**Data provided:**
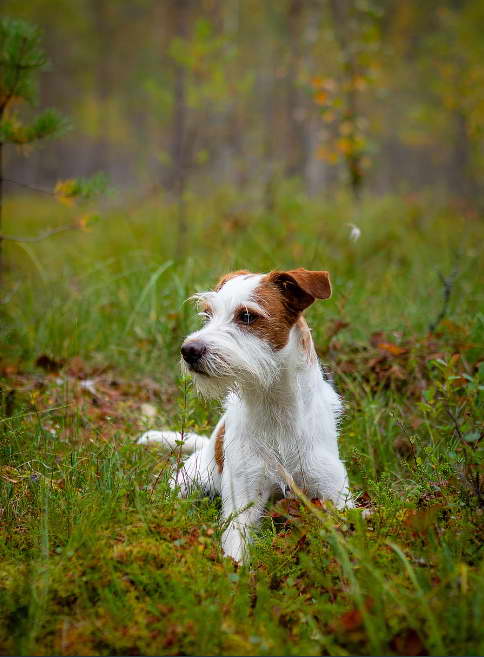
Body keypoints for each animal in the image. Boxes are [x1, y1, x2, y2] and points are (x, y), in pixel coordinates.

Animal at [138, 270, 354, 560]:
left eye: (247, 316)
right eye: (207, 315)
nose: (188, 350)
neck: (275, 409)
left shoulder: (334, 492)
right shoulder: (243, 497)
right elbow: (235, 550)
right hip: (185, 483)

**Your objective:** Please copy nothing but the lines from the one that holds "left eye: (247, 316)" through the last line of the material above, exactly as written.

**Task answer:**
left eye: (247, 316)
right eye: (207, 315)
nose: (188, 350)
neck: (275, 409)
left shoulder: (334, 492)
right shoulder: (243, 497)
right elbow: (235, 550)
right hip: (185, 483)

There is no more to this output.